What is required: For the records below, report how many lines include the word "linejoin". Only the number should appear.

Excerpted data:
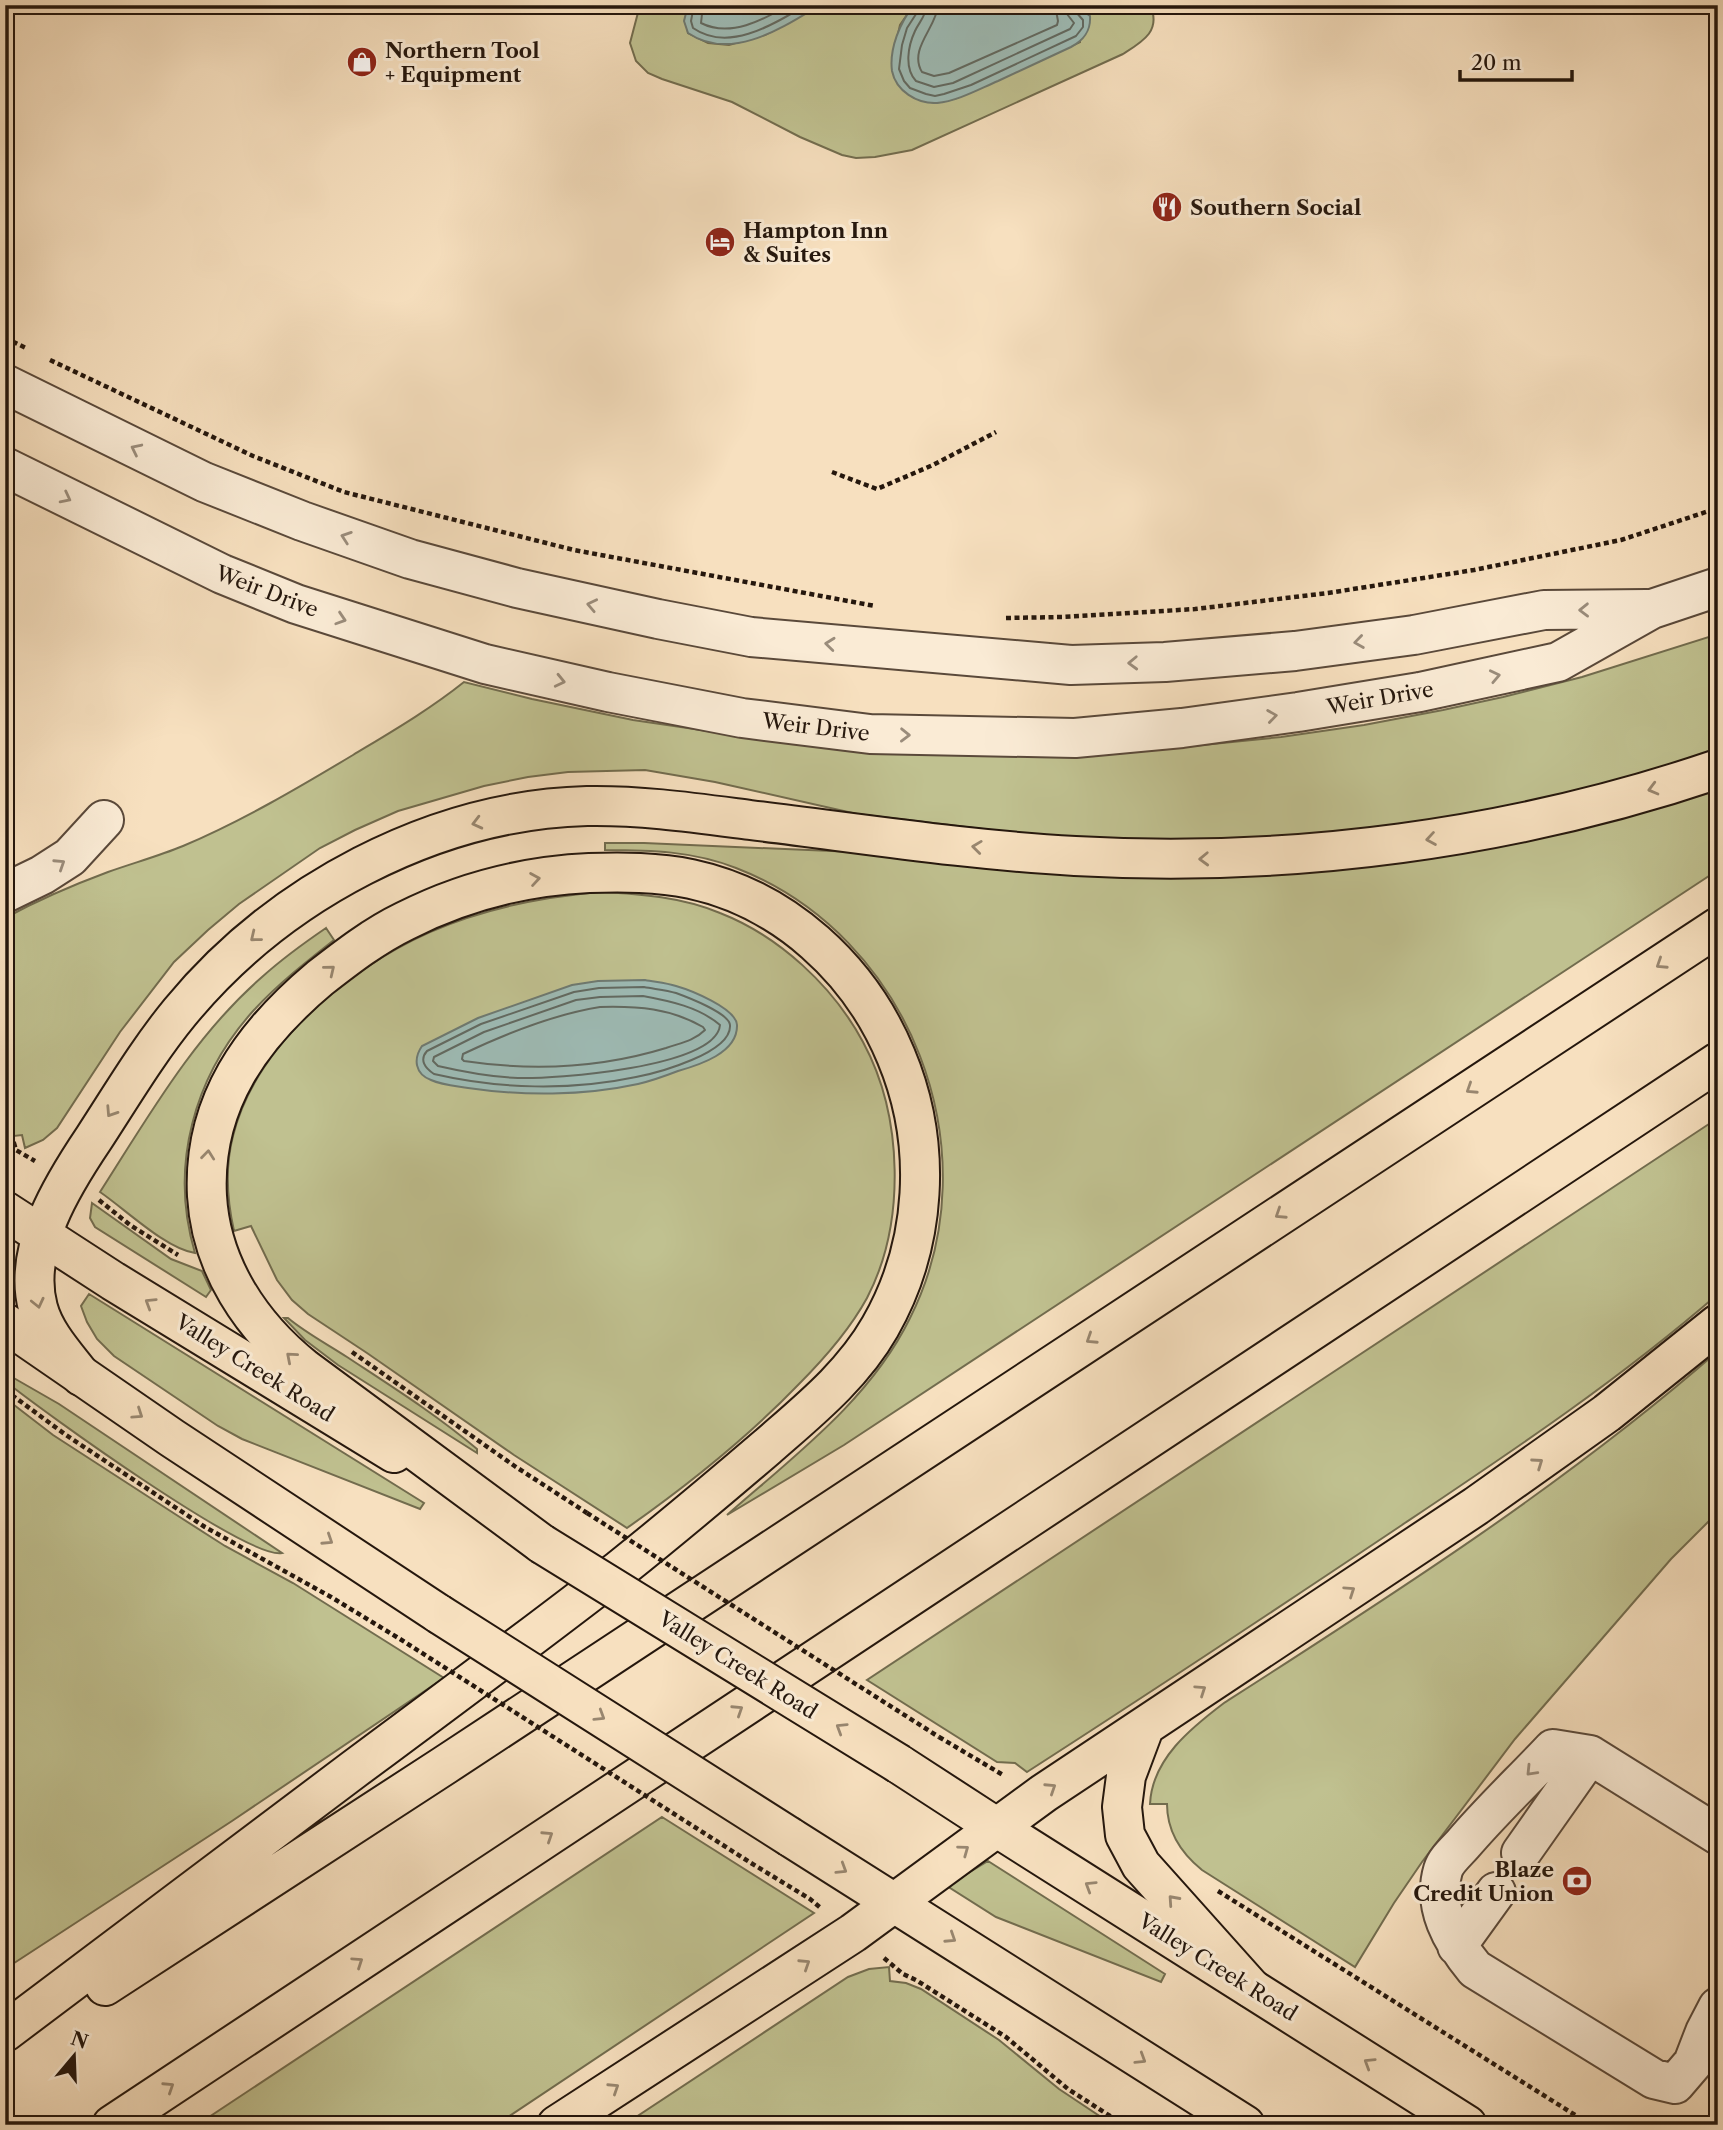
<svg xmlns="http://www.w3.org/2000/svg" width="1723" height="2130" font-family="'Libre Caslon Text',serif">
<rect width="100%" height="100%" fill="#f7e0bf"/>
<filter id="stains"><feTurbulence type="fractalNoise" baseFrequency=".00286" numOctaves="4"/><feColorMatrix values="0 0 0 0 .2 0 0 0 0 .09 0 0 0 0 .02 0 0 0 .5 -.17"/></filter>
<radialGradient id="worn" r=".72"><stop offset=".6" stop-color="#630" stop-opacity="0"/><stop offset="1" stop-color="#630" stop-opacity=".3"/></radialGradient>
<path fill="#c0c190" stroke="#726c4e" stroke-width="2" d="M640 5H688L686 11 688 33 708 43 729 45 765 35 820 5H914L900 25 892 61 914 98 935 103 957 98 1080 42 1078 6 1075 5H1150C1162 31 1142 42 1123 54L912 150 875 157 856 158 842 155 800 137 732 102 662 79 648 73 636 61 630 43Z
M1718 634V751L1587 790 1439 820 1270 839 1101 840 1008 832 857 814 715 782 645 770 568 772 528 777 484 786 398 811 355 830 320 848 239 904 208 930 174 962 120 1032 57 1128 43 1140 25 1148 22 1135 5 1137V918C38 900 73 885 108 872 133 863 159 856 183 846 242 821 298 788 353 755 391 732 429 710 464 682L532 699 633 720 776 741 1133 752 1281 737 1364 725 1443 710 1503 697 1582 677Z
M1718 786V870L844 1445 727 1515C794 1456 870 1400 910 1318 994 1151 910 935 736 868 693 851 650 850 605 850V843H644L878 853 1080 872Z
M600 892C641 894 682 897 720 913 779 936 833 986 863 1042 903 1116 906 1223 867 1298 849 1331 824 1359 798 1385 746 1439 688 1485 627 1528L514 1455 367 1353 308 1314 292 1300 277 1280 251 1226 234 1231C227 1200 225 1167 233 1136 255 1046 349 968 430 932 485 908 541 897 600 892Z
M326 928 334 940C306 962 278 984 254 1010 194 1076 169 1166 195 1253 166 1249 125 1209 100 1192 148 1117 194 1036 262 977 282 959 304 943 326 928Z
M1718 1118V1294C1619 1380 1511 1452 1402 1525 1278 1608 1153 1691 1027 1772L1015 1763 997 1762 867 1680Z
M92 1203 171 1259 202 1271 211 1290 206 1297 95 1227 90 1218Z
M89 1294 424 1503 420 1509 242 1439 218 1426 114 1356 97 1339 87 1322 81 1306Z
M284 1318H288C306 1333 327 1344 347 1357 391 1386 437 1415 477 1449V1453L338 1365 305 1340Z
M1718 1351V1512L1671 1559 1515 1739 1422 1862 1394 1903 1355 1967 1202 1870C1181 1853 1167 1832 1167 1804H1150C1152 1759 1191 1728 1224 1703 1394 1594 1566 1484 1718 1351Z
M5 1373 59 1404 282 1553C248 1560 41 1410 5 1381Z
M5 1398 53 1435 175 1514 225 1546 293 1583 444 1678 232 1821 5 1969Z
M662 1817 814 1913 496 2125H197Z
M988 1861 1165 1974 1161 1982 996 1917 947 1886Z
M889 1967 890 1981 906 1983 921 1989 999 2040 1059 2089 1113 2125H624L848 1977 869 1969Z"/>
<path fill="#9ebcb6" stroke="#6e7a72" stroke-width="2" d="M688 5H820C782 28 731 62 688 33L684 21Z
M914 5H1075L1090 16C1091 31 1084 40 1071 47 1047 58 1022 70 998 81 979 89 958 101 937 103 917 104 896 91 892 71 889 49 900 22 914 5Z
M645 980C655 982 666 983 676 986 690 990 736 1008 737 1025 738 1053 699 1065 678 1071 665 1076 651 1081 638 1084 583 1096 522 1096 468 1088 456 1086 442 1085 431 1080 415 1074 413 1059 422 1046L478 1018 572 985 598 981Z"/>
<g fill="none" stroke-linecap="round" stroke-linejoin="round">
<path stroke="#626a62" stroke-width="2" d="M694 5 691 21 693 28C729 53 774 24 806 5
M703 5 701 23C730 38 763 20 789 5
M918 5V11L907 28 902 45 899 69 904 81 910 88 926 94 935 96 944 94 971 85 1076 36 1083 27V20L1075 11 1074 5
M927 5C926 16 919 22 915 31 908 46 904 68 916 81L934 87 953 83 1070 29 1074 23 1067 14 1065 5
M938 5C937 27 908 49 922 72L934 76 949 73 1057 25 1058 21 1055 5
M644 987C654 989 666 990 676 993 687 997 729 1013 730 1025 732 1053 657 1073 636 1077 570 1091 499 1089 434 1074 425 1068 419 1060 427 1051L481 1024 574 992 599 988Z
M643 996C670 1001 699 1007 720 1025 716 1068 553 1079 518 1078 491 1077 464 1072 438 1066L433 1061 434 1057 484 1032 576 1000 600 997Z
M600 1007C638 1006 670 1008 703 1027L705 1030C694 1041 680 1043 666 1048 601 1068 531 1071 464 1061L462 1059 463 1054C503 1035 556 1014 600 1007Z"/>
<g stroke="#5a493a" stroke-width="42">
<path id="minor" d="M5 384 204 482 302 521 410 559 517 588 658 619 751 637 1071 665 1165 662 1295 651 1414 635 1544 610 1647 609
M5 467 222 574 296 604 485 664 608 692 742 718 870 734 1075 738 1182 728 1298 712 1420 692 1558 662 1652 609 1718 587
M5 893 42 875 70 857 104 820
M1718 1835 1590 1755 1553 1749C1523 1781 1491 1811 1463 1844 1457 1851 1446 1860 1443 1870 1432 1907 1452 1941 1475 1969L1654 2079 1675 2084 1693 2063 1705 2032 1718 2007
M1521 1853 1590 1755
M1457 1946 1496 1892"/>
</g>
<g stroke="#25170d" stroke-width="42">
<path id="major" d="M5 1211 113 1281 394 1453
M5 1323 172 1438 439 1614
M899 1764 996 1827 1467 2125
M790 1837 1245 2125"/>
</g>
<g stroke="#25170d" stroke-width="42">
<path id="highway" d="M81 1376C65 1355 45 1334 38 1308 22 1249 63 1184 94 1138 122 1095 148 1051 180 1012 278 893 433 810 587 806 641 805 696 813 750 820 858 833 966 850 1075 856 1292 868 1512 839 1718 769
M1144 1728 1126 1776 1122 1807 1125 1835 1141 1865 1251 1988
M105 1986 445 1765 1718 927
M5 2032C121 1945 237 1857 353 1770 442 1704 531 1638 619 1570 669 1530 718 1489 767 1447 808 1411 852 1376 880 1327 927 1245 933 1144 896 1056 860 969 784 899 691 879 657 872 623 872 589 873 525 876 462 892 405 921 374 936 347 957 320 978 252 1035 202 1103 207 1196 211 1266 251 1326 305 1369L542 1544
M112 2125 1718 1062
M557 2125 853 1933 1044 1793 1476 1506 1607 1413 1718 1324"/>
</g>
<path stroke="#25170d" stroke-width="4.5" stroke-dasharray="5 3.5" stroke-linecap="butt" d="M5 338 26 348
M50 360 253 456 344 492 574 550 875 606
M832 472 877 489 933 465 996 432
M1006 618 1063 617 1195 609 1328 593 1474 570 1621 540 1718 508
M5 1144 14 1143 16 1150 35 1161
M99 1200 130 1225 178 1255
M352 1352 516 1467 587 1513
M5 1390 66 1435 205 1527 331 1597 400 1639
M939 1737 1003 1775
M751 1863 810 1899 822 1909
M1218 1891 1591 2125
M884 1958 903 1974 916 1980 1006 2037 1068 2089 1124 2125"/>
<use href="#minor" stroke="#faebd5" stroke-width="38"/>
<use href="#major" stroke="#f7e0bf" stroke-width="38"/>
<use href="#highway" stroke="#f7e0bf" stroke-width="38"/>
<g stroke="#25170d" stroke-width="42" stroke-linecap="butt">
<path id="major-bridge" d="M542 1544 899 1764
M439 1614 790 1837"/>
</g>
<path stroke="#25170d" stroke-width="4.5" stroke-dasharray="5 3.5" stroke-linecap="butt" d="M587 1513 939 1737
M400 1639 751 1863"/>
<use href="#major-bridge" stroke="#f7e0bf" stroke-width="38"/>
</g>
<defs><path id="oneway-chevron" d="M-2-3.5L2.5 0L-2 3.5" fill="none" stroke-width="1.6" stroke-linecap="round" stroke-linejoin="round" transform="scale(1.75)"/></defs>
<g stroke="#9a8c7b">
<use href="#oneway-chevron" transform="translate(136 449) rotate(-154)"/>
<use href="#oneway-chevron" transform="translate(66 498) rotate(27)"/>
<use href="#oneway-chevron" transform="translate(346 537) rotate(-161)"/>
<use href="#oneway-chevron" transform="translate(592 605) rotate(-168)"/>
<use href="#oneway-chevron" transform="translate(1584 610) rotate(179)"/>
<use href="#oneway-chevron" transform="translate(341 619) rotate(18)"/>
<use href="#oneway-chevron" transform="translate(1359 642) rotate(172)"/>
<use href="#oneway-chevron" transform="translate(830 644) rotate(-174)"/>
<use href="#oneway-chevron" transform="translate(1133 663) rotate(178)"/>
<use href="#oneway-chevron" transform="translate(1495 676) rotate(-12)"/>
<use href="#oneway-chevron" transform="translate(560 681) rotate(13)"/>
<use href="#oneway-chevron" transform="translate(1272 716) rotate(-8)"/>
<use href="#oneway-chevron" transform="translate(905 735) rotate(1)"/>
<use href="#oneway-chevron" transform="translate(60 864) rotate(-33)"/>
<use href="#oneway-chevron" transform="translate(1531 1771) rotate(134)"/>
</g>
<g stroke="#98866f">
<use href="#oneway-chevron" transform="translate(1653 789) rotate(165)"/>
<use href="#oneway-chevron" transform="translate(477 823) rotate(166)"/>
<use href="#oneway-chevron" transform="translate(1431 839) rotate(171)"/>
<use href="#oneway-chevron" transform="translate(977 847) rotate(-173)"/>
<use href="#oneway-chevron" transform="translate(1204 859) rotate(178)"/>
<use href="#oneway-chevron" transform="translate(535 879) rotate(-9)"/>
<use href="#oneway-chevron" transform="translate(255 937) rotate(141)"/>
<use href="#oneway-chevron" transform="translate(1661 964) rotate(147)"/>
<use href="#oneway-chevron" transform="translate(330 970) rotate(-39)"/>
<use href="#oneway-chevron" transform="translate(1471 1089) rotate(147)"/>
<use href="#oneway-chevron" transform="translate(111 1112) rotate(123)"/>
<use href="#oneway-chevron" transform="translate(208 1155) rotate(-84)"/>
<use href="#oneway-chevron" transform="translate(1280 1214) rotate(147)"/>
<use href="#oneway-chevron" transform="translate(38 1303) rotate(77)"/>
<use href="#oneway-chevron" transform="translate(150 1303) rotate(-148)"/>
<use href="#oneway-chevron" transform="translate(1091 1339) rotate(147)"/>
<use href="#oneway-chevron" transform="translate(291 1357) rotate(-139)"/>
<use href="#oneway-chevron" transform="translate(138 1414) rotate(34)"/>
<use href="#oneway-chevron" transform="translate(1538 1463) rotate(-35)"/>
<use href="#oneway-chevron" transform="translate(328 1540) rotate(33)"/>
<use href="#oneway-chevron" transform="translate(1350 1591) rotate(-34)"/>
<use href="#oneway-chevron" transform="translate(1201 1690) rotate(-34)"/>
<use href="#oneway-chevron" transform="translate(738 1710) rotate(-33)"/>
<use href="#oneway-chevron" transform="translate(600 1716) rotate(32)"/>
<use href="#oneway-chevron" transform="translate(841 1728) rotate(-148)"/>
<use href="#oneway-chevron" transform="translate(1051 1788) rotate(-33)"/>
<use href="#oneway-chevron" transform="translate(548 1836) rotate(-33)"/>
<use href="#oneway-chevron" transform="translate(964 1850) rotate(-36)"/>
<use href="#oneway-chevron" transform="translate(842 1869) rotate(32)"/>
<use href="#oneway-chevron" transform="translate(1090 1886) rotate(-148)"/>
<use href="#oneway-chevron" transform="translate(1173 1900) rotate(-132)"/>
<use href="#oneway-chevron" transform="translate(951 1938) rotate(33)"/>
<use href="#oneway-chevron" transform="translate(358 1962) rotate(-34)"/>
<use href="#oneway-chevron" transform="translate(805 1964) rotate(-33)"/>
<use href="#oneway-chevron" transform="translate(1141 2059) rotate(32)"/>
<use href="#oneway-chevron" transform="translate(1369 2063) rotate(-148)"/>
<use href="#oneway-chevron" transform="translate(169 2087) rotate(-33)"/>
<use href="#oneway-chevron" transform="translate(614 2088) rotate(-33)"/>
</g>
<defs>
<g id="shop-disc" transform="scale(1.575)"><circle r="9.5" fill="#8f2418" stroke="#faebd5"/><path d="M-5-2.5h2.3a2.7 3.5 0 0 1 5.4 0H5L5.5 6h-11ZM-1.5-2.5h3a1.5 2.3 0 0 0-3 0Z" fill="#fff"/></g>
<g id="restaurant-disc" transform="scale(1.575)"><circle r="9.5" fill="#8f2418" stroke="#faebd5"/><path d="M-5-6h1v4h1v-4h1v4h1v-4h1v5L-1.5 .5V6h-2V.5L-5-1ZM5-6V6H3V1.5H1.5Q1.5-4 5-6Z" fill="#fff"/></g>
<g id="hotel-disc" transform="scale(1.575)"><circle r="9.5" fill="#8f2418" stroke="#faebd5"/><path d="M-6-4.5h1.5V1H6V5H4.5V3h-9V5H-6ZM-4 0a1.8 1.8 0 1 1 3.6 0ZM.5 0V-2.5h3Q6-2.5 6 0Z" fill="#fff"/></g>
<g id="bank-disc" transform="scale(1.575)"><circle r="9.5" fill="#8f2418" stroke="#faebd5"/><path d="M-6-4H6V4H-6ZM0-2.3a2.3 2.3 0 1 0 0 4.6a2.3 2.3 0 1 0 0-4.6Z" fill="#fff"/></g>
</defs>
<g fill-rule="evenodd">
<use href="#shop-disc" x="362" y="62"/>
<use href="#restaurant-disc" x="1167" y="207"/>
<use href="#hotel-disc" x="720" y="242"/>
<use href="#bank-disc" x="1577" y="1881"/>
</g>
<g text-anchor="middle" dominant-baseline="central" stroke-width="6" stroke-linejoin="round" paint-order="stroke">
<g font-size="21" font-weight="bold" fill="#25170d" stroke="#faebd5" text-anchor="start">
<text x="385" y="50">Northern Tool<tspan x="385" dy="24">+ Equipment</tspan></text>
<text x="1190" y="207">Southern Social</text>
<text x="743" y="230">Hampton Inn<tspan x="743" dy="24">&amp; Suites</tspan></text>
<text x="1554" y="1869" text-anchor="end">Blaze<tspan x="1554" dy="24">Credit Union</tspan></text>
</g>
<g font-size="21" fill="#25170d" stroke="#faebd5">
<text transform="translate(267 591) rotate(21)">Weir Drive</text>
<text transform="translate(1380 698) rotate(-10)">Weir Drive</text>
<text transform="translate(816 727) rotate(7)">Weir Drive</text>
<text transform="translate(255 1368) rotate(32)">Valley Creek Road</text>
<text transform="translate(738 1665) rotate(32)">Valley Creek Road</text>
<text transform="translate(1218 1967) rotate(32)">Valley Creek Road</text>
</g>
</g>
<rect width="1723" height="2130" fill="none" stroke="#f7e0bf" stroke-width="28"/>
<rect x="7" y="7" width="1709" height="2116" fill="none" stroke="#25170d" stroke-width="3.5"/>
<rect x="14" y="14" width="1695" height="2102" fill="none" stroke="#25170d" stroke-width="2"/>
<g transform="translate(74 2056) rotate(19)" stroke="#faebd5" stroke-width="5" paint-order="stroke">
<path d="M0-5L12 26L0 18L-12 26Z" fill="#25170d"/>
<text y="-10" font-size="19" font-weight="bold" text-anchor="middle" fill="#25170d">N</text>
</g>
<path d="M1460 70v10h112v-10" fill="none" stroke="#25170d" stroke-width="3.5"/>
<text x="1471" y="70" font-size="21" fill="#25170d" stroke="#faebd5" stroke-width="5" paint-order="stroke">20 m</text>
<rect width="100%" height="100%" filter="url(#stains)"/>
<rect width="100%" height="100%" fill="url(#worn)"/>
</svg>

Response to the exercise: 3